*Requirement*: Images are to be excluded, and the rest of the data repeated exactly.

Top of Data extracts

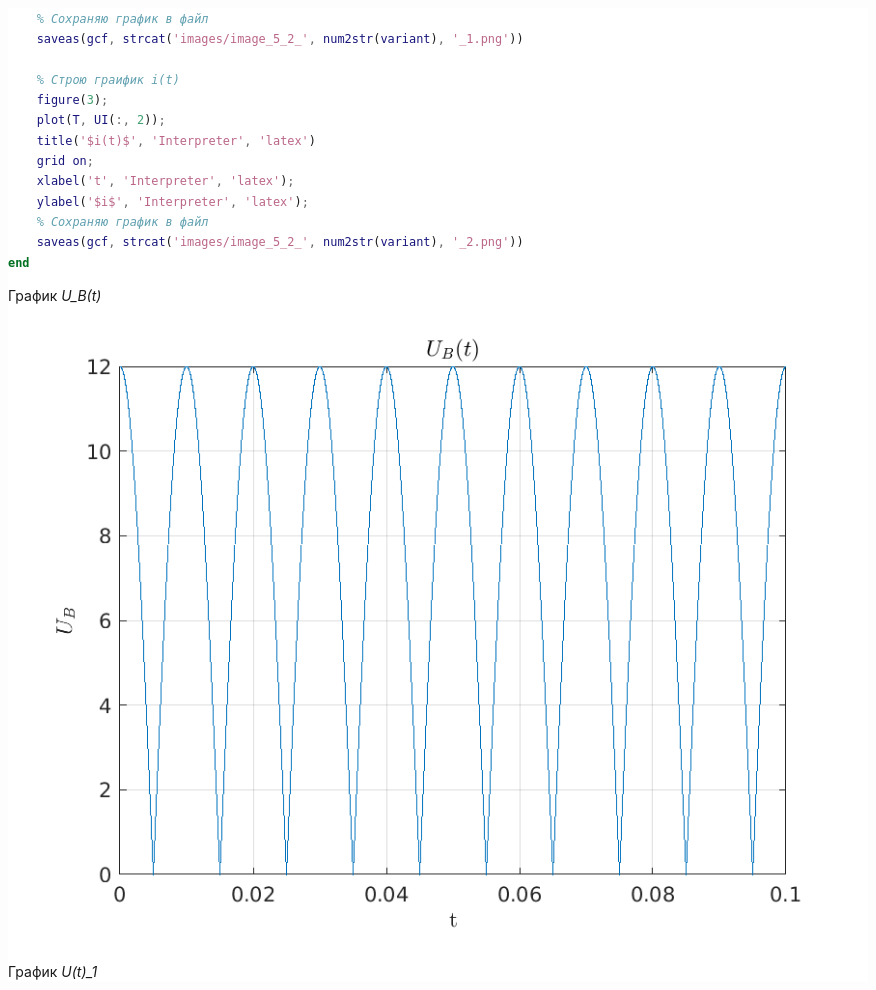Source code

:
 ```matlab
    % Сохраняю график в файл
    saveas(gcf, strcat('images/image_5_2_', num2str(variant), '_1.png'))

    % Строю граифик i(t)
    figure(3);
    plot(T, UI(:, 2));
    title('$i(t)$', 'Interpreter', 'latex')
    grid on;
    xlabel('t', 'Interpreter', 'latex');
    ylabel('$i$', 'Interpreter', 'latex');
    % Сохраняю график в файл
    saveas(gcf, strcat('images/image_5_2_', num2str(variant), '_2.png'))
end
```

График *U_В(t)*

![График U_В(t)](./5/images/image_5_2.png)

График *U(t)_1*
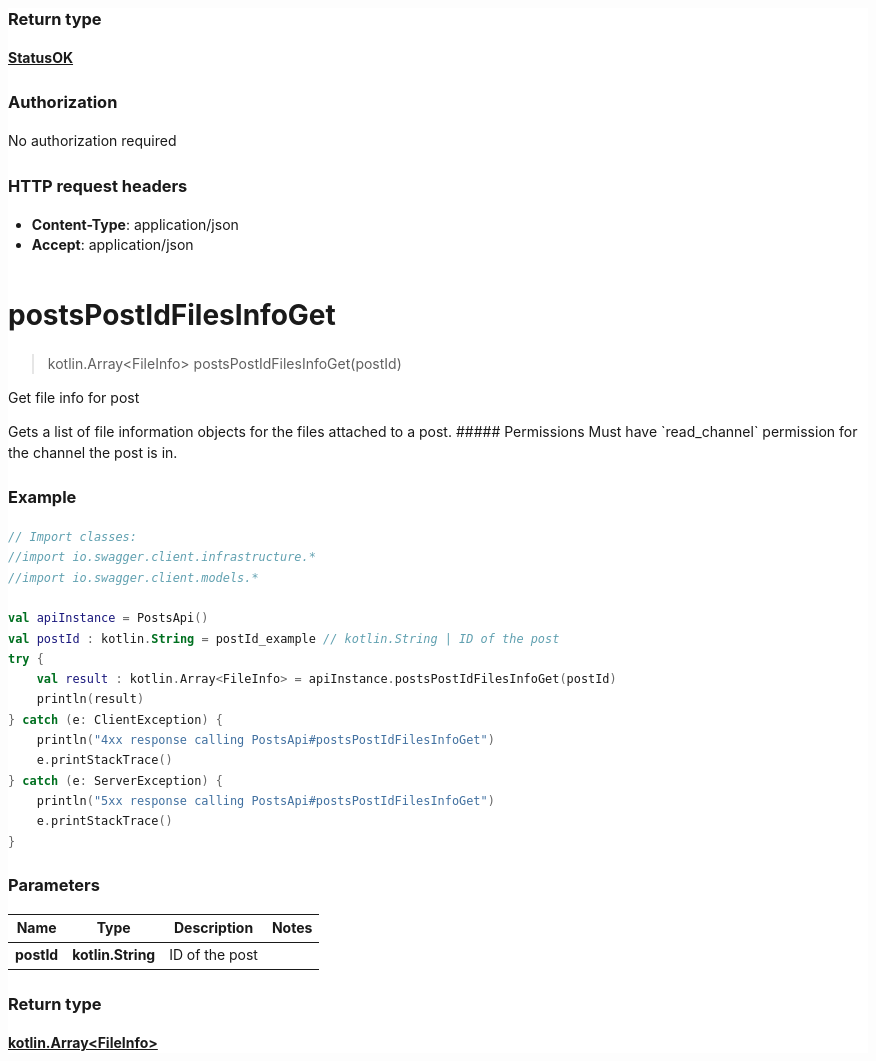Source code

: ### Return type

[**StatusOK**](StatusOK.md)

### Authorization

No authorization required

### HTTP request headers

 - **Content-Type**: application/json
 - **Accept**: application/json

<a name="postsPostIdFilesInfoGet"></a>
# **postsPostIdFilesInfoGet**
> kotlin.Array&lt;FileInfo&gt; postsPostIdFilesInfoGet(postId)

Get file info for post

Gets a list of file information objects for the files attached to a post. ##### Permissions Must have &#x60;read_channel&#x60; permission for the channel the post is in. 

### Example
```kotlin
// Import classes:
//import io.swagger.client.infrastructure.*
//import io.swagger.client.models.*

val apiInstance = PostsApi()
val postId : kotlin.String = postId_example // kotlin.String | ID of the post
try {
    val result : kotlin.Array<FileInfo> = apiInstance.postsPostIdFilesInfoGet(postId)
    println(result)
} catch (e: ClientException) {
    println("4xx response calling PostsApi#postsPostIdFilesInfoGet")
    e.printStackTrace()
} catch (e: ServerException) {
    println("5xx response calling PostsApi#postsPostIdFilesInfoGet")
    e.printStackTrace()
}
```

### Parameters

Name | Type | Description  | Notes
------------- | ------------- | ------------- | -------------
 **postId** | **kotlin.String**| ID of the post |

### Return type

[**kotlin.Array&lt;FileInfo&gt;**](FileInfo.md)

Bottom of Data extracts

*Solution for this task*:
Source code

:
 ```matlab
    % Сохраняю график в файл
    saveas(gcf, strcat('images/image_5_2_', num2str(variant), '_1.png'))

    % Строю граифик i(t)
    figure(3);
    plot(T, UI(:, 2));
    title('$i(t)$', 'Interpreter', 'latex')
    grid on;
    xlabel('t', 'Interpreter', 'latex');
    ylabel('$i$', 'Interpreter', 'latex');
    % Сохраняю график в файл
    saveas(gcf, strcat('images/image_5_2_', num2str(variant), '_2.png'))
end
```

График *U_В(t)*

![График U_В(t)](./5/images/image_5_2.png)

График *U(t)_1*
Source code

: ### Return type

[**StatusOK**](StatusOK.md)

### Authorization

No authorization required

### HTTP request headers

 - **Content-Type**: application/json
 - **Accept**: application/json

<a name="postsPostIdFilesInfoGet"></a>
# **postsPostIdFilesInfoGet**
> kotlin.Array&lt;FileInfo&gt; postsPostIdFilesInfoGet(postId)

Get file info for post

Gets a list of file information objects for the files attached to a post. ##### Permissions Must have &#x60;read_channel&#x60; permission for the channel the post is in. 

### Example
```kotlin
// Import classes:
//import io.swagger.client.infrastructure.*
//import io.swagger.client.models.*

val apiInstance = PostsApi()
val postId : kotlin.String = postId_example // kotlin.String | ID of the post
try {
    val result : kotlin.Array<FileInfo> = apiInstance.postsPostIdFilesInfoGet(postId)
    println(result)
} catch (e: ClientException) {
    println("4xx response calling PostsApi#postsPostIdFilesInfoGet")
    e.printStackTrace()
} catch (e: ServerException) {
    println("5xx response calling PostsApi#postsPostIdFilesInfoGet")
    e.printStackTrace()
}
```

### Parameters

Name | Type | Description  | Notes
------------- | ------------- | ------------- | -------------
 **postId** | **kotlin.String**| ID of the post |

### Return type

[**kotlin.Array&lt;FileInfo&gt;**](FileInfo.md)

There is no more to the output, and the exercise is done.